Les mémoires reléguées des exclus de l’Histoire de France.
On avait eu le devoir de mémoire, voici ses guerres… Sous la direction de Pascal Blanchard, l’un des historiens les plus pertinents de l’université française contemporaine.
Une réflexion minutieuse dont les conséquences vont bien au delà du simple rendement de l’Histoire savante, ouvrant par exemple directement à l’interpellation politique et à la compréhension du malaise social qui traverse la société française. Une étude savante en prise avec son temps donc, travaillant au corps l’identité nationale. Exploration des mémoires endolories de la Guerre d’Algérie bien sûr, mais aussi celles d’Indochine, la colonisation n’en finissant pas d’apparaître un schème explicatif congruent pour scruter les malaises des banlieues abandonnées, des cités ghettoïsées.
Le temps des guerres mémorielles est donc venu. Vingt-cinq chercheurs se sont mis au travail. Un début. Après qu’on a voulu prévenir, sinon enterrer, ces retours de mémoire intempestifs en évoquant les abus de la mémoire pour les uns, les dangers de la concurrence des mémoires pour les autres, avec en perspective la nécessaire ré-élaboration du récit national, qui peine toujours à se reconstruire sous les coups de buttoir de l’articulation Mémoire / Histoire, articulation qui est devenue le paradigme majeur du débat intellectuel français contemporain. Un couple qui trouve ici sa pleine efficience pour devenir audacieux, enfin, et novateur. Car au centre de cette opposition (l’Université contre la société civile), il y a la reconnaissance, rien moins, des histoires de France ignorées. Et la volonté de prendre acte de l’existence d’une demande mémorielle sociale énorme, qui témoigne des frustrations de larges couches de la population française. Fils, aujourd’hui petits-fils d’immigrés en réalité, interpellant les cadres à l’intérieur desquels on a voulu circonscrire les études jusque là admissibles, qui délimitaient cependant par trop leur périmètre à l’intérieur de l’espace territorial français : la dimension strictement nationale de la mémoire, nous rappellent-ils (quelle chance pour la France, quand on y songe !) est une configuration trop peu opérante.
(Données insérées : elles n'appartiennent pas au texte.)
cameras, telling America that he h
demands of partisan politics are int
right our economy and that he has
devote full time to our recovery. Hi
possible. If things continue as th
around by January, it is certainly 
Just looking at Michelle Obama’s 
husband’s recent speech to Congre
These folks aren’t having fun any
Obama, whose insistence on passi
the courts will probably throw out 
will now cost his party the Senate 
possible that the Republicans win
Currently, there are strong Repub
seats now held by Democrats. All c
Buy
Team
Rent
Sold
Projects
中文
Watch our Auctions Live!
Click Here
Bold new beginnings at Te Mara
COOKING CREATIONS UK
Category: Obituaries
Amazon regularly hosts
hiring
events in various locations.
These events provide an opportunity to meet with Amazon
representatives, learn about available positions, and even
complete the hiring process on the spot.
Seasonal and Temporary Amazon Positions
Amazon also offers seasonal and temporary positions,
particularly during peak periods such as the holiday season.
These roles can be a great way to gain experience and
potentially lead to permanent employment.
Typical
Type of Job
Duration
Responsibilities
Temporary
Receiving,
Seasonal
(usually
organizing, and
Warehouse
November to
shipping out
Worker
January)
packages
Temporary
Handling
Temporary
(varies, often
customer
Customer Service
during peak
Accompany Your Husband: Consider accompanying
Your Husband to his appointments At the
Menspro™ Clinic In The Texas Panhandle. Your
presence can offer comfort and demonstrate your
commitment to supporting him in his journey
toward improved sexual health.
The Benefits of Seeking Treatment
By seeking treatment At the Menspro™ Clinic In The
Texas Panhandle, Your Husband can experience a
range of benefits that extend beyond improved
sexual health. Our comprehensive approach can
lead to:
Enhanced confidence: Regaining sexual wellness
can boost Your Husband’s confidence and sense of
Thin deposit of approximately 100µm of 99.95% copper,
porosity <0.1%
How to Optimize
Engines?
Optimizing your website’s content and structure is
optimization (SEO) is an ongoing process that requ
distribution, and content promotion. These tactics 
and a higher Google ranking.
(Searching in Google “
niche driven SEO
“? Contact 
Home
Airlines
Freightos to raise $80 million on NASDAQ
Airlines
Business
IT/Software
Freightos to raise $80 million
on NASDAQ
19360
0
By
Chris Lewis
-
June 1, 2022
Voici donc les exclus de l’Histoire de France, avec leurs mémoires reléguées, petits-enfants d’Indochine, des Antilles, Kanaks, troisièmes générations issues de l’immigration maghrébine toujours en demande de la reconnaissance du martyre de leurs pères, qui viennent frapper aux portes de la Mémoire Nationale –mais se voient toujours refuser l’accès à une mémoire partagée…
Pascal Blanchard analyse finement le processus de refoulement qui a été à l’œuvre dans cette histoire. Jusque dans les années 90, les attentes des enfants d’outremer furent marginalisées pour garantir une pseudo paix sociale. Mais vint le temps des revendications militantes. Ils voulurent des stèles, des signes mémoriaux de l’Etat, une poussée revendicative qui permit enfin que ce passé devînt visible au tournant du siècle, tant les douleurs mémorielles étaient vives. N’en déplaise à la Gauche, qui a abandonné ce terrain – on se rappelle la campagne de Ségolène Royal, n’en disant pas un mot : pour elle, la page était tournée. Tandis que la droite républicaine reprenait des mains du front national la parole sur ce passé, de la pire des façons bien entendu : on se rappelle le Discours de Dakar (26 juillet 2007), si injurieux à l’égard du monde africain. Mais même sur terrain miné, l’idée avance qu’il y a là un véritable enjeu pour la société française. Car les conséquences de l’histoire coloniale sont toujours perceptibles, nous rappelle Pascal Blanchard. Il existe même une vraie fracture coloniale qui traverse de part en part notre monde et dont on aurait intérêt à comprendre les mécanismes, de peur de nous voir emporter dans une tourmente légitime.—joël jégouzo--.
Les guerres de mémoires : la France et son histoire, sous la direction de Pascal Blanchard et Isabelle Veyrat-Masson, éditions La Découverte, coll. Poche, n° 321, avril 2010, 335 pages, 12 euros, ISBN 2707160113.